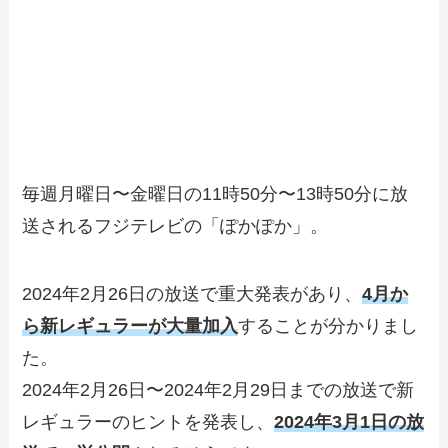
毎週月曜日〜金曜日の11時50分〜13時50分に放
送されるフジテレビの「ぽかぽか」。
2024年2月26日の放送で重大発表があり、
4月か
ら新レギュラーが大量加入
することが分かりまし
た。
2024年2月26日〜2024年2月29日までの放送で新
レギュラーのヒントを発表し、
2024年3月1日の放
* * *
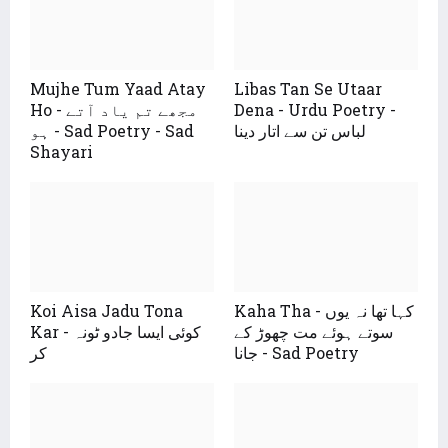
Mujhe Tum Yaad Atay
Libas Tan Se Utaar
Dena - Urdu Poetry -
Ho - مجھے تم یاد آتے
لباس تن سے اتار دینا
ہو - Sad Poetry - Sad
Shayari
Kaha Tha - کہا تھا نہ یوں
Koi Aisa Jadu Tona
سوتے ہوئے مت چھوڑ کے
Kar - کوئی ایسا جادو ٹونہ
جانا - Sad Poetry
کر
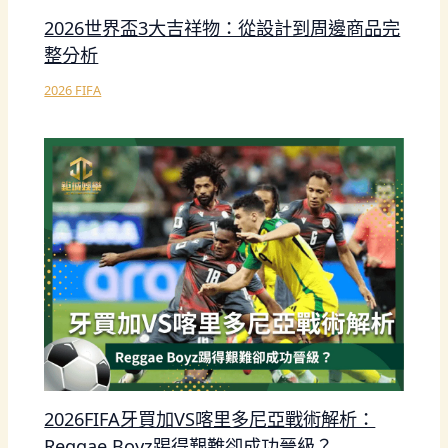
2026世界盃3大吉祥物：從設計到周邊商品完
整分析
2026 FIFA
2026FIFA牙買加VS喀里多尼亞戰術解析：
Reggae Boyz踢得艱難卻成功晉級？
* * *
▶ _To-do item_
From the listing above, repeat only the lines between the line containing "Kar - کوئی ایسا جادو ٹونہ" and the line containing "Reggae Boyz踢得艱難卻成功晉級？", those two included. Pictures are not part of the copy.

▶ _Answer space_
Kar - کوئی ایسا جادو ٹونہ
جانا - Sad Poetry
کر
2026世界盃3大吉祥物：從設計到周邊商品完
整分析
2026 FIFA
2026FIFA牙買加VS喀里多尼亞戰術解析：
Reggae Boyz踢得艱難卻成功晉級？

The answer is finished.